We will go next to Brian Russo, Ladenburg Thalmann. Brian J. Russo - Ladenburg Thalmann & Co. Inc., Research Division: Sorry if I missed this earlier, but I got on the call just before the Q&A started. I'm just curious, the $0.11 negative driver for the retail electric customer billing credits at IPL, is that just a first -- second quarter or is that something we're going to see throughout the year?

Patricia L. Kampling

Analyst

Yes, Brian, that has to do with the $70 million credit going back to customers this year, and IPL is part of the settlement. So you'll be seeing that each quarter this year. Brian J. Russo - Ladenburg Thalmann & Co. Inc., Research Division: Okay. So roughly $0.11 each quarter or just relative to the seasonality of sales?

Patricia L. Kampling

Analyst

Yes, seasonality because it's based on kilowatt hours.

Thomas L. Hanson

Analyst

We did start this in May, Brian, and assume it's $70 million, then, for calendar year '14. Brian J. Russo - Ladenburg Thalmann & Co. Inc., Research Division: Okay. And, I assume you reaffirmed your 5% to 7% EPS CAGR?

Patricia L. Kampling

Analyst

Yes we did. Brian J. Russo - Ladenburg Thalmann & Co. Inc., Research Division: Okay, great. And then, just can you remind me what the normalized sales growth assumption is?

Thomas L. Hanson

Analyst

We did talk about that, Brian. In terms of the commercial and industrial, we're continue to see an improvement in the economy. So we're looking at about a 2% increase at IPL in terms of industrial and commercial and at WPL, a little bit higher at 4%. And if you look at Slide 4, we typically share the comparison to last year, so hopefully, that's a slide that you're familiar with, Brian. Brian J. Russo - Ladenburg Thalmann & Co. Inc., Research Division: Yes, that's helpful. And what about the residential?

Thomas L. Hanson

Analyst

Residential, we're seeing about a 1% to 1.5% increase.

Operator

Operator

We'll go next to Andy Levi, Avon Capital.

Andrew Levi

Analyst

Sorry if we kind of go over some stuff that maybe was said. We've got a lot of different calls going on today. So anyway, just weather wise, I don't know if you covered this already. I know you talked about, there was $0.09 anticipated, at least for the third quarter that -- versus normal right, that's what you said?

- TASKS AND EXERCISES
A – According to the call transcript, what increase is being seen in residential sales?
B – Transcribe the stretch of the call transcript from "Yes, Brian, that" through "on kilowatt hours.".
Rely on the call transcript alone.

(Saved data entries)

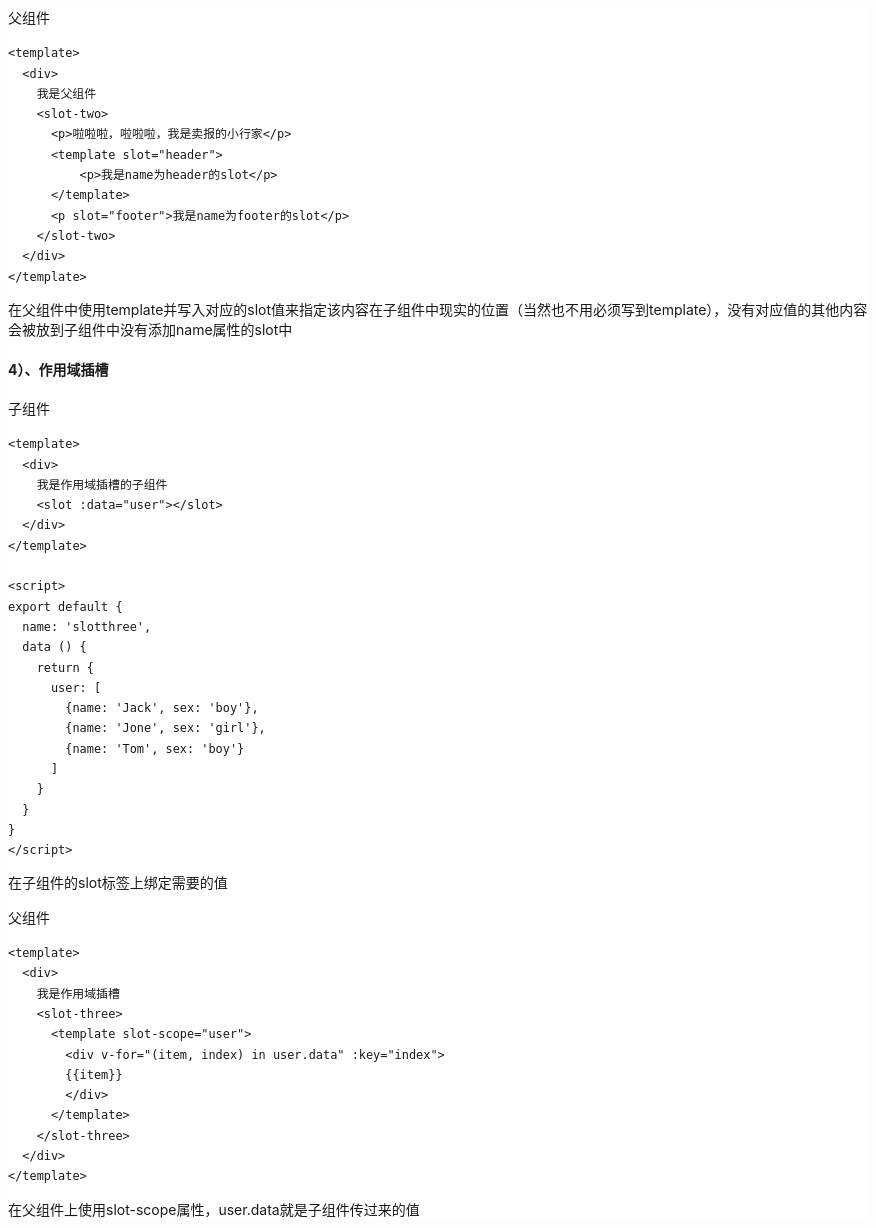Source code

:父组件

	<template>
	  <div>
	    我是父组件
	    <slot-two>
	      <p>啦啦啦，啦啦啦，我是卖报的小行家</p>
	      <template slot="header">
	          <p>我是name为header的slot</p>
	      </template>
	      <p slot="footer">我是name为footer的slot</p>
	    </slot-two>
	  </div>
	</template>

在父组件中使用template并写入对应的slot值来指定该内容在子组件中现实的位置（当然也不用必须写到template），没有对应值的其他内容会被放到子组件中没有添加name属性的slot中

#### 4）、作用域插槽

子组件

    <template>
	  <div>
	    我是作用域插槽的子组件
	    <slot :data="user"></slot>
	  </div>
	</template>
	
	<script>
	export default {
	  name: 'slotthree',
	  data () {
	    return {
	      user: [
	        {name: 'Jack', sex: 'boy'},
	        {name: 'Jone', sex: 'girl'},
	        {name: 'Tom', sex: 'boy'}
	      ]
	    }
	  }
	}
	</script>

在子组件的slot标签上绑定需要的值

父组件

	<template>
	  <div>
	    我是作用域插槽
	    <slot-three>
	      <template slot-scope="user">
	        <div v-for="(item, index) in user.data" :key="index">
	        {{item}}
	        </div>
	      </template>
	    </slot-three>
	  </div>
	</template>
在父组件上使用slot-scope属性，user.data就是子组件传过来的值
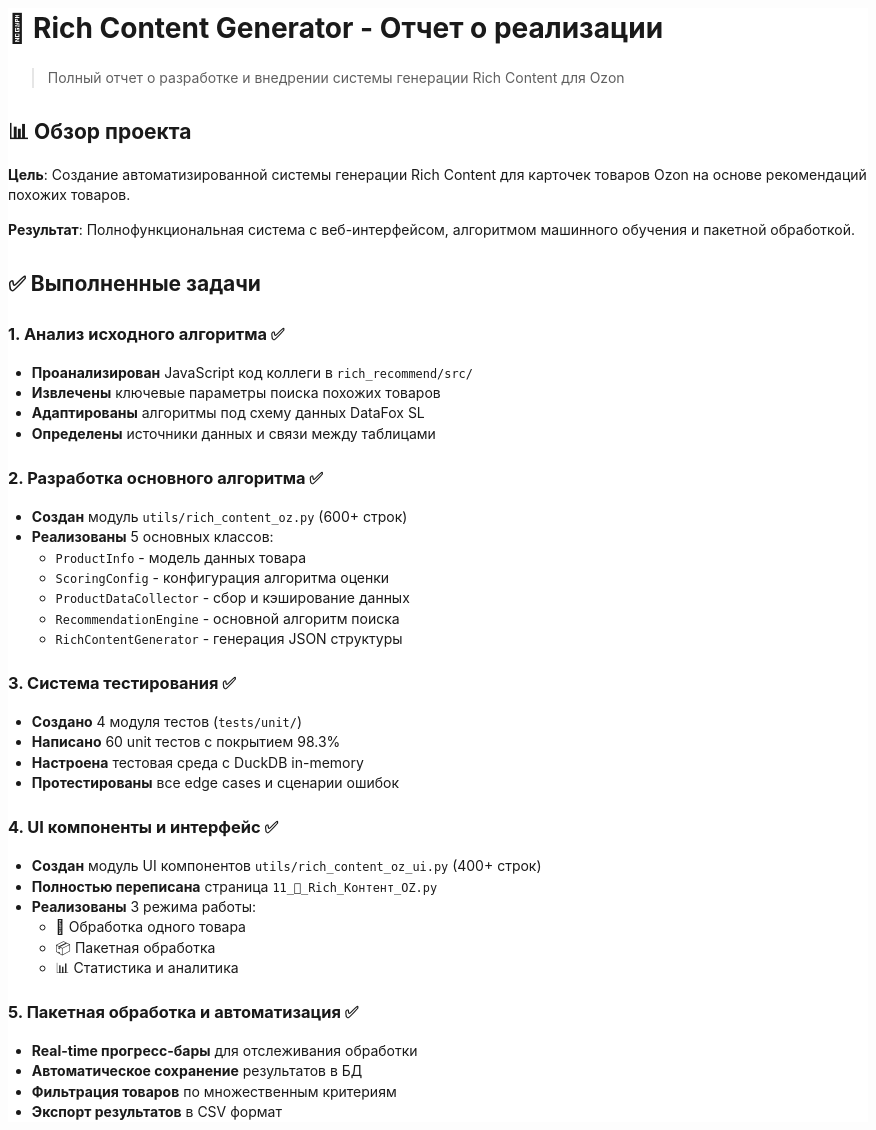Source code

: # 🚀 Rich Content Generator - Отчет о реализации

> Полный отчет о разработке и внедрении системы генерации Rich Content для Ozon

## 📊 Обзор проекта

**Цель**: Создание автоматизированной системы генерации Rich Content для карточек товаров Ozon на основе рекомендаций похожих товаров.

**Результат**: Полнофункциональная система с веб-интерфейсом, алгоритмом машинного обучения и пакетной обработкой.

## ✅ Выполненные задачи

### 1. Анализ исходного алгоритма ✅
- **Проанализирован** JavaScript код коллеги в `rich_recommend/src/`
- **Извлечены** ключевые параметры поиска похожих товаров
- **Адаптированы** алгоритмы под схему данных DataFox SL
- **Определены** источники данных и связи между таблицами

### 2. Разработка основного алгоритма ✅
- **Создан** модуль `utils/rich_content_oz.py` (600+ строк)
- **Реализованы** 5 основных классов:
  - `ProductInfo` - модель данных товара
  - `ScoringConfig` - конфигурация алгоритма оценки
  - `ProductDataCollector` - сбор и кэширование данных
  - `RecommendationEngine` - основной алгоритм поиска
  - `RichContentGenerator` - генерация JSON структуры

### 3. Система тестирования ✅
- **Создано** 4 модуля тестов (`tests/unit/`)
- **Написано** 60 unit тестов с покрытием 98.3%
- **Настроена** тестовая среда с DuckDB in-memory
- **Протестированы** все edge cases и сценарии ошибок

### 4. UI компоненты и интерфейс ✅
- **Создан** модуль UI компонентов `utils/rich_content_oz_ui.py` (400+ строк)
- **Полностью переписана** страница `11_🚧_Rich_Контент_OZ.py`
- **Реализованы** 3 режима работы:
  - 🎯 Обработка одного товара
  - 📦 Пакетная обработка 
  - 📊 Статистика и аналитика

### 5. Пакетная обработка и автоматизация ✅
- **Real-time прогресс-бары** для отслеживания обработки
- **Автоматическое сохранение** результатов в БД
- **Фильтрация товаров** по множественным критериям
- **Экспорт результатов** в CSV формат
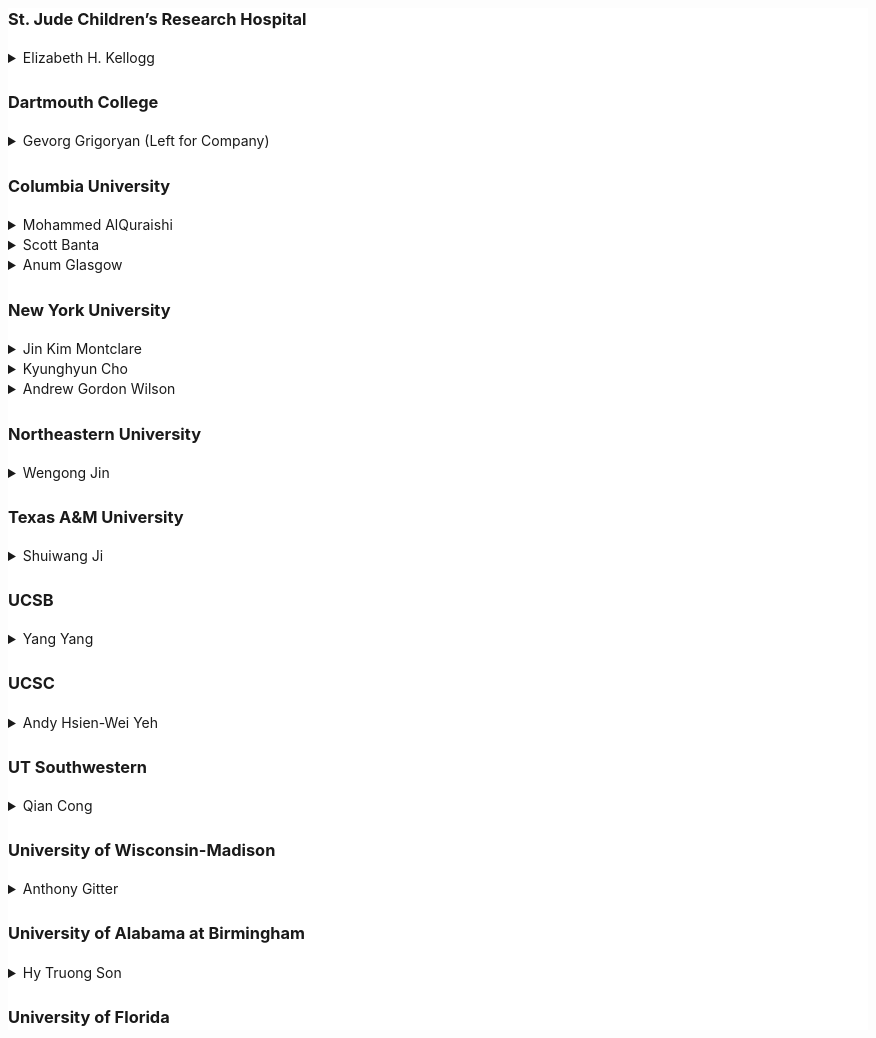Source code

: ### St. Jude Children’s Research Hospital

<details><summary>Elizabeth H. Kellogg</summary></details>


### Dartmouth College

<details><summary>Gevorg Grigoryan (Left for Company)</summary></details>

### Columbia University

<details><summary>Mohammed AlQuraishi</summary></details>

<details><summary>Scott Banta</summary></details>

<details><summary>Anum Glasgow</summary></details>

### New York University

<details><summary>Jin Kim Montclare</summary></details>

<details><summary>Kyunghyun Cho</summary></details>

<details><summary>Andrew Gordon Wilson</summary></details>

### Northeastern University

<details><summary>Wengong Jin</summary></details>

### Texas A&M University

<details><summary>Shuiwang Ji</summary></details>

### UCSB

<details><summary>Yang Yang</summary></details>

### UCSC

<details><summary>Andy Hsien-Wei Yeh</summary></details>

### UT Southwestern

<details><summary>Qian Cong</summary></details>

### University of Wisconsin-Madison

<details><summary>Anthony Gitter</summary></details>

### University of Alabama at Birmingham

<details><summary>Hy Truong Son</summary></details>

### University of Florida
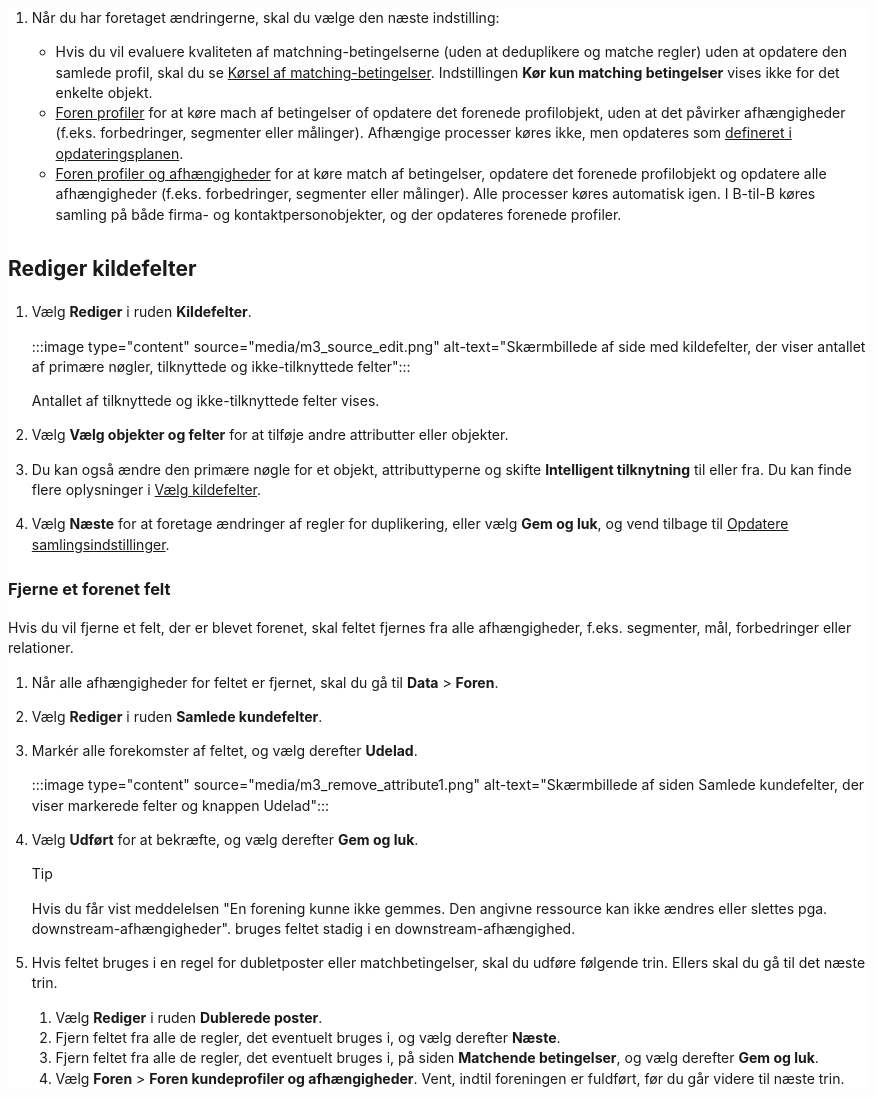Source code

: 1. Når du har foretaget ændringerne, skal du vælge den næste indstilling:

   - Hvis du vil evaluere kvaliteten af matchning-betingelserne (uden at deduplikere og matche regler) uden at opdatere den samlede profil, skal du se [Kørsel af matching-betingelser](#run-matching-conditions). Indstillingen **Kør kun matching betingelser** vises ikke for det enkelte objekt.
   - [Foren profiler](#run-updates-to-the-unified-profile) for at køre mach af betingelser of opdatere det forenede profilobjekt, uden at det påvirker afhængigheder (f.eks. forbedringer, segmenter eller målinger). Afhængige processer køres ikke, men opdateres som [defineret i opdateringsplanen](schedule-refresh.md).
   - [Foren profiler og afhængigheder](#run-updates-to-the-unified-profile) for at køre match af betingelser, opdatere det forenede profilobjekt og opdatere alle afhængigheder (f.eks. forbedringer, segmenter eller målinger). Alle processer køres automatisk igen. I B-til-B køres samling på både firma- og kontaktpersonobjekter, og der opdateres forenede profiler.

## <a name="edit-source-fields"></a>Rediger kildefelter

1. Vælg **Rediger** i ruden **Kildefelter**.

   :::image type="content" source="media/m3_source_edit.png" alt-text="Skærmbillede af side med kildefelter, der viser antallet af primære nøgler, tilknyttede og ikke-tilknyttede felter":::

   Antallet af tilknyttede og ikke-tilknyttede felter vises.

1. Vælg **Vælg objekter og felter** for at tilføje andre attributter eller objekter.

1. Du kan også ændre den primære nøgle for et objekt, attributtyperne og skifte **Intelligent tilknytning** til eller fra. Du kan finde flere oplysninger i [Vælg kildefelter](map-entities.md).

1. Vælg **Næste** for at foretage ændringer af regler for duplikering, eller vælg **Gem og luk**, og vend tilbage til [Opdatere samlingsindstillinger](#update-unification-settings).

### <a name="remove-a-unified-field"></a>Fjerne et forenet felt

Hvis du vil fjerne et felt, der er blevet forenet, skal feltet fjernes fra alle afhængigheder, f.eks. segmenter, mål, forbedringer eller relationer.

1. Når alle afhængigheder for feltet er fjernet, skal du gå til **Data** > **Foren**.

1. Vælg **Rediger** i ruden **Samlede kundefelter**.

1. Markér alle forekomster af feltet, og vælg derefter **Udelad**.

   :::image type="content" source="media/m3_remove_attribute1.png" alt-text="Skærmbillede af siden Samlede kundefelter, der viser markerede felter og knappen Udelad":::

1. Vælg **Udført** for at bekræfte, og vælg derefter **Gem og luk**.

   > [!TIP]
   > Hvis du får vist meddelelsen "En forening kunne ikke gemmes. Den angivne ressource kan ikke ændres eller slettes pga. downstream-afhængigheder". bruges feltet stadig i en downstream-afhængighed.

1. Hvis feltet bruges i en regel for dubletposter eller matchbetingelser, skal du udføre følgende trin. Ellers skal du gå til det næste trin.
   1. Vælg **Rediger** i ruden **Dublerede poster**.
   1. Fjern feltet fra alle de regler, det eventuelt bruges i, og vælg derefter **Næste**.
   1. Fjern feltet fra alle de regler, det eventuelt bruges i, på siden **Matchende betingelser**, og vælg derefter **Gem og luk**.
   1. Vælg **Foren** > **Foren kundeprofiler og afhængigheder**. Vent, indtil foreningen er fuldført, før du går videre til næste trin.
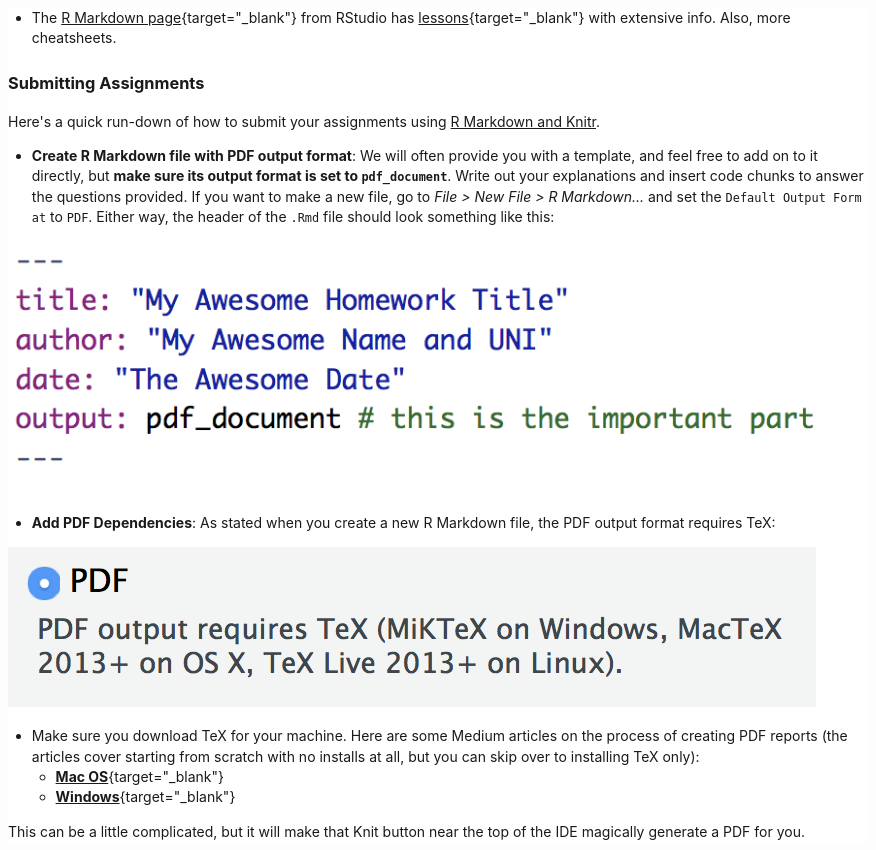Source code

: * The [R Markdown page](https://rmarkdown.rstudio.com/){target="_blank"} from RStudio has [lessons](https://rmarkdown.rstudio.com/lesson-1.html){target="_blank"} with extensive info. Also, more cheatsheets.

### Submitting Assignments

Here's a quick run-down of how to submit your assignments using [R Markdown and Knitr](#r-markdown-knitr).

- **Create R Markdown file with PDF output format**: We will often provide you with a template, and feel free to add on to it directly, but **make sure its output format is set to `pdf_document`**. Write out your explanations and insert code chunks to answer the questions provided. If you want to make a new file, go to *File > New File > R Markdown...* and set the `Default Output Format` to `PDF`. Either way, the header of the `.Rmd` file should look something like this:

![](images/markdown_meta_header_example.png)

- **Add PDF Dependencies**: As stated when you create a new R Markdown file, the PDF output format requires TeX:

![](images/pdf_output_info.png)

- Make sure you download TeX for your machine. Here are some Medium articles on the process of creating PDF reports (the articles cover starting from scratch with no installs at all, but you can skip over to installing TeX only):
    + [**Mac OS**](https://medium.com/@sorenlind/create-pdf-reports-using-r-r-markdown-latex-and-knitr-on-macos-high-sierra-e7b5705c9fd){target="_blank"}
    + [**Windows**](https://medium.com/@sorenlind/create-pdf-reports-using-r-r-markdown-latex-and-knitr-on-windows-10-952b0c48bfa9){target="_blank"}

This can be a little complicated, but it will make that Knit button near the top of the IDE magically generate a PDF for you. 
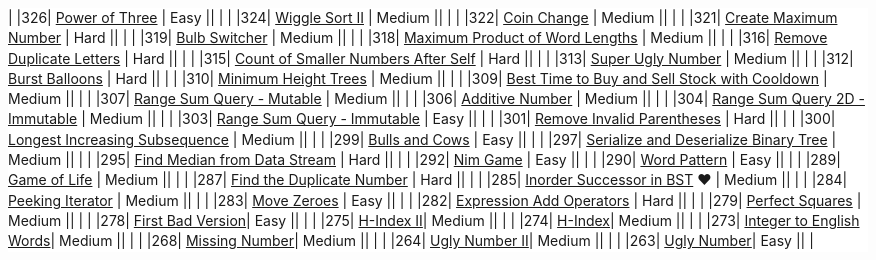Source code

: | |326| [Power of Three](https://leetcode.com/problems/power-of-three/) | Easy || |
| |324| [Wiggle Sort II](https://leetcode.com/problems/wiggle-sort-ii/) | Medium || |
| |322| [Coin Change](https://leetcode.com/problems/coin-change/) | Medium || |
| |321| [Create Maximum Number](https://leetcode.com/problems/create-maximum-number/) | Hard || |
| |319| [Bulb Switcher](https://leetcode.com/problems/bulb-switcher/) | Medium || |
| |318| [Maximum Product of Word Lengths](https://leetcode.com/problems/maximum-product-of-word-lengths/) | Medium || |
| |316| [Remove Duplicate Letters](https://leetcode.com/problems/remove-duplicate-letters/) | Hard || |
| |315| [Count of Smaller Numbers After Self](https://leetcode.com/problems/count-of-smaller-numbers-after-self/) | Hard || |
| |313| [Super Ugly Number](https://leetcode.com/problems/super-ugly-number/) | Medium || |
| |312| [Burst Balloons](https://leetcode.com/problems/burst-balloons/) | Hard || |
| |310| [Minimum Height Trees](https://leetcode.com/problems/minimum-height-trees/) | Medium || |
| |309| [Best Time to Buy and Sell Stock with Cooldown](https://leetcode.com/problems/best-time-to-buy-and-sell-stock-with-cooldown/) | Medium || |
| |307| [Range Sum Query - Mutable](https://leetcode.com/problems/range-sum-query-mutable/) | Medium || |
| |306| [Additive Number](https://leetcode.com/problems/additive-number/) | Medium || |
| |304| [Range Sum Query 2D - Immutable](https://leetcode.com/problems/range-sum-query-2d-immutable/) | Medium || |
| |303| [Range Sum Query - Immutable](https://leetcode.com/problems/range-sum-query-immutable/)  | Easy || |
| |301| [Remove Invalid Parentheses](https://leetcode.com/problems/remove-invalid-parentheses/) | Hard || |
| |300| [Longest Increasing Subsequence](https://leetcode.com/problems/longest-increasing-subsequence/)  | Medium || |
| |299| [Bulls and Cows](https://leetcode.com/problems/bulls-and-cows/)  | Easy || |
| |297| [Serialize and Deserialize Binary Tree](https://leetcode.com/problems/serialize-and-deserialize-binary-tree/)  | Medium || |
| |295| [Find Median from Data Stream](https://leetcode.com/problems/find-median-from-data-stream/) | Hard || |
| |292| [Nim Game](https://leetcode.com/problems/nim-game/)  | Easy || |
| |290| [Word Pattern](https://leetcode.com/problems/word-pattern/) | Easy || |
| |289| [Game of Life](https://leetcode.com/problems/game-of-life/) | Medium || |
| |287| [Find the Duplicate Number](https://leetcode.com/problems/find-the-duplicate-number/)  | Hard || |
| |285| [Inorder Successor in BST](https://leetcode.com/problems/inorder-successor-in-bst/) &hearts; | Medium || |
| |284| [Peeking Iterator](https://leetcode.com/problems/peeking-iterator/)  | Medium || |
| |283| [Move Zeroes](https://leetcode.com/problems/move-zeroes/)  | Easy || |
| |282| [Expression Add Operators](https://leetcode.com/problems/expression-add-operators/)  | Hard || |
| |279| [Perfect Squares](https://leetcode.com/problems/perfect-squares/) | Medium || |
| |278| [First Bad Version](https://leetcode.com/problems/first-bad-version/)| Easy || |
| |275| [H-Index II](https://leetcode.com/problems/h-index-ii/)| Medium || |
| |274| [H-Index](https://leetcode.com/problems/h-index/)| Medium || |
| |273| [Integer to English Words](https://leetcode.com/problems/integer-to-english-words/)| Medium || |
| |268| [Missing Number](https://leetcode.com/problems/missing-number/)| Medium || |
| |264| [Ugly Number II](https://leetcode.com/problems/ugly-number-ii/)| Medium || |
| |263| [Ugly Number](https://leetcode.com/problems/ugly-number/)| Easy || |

- RESULTS BY TASK
A – About a 1% to 1.5% increase.

B –
Yes, Brian, that has to do with the $70 million credit going back to customers this year, and IPL is part of the settlement. So you'll be seeing that each quarter this year. Brian J. Russo - Ladenburg Thalmann & Co. Inc., Research Division: Okay. So roughly $0.11 each quarter or just relative to the seasonality of sales?

Patricia L. Kampling

Analyst

Yes, seasonality because it's based on kilowatt hours.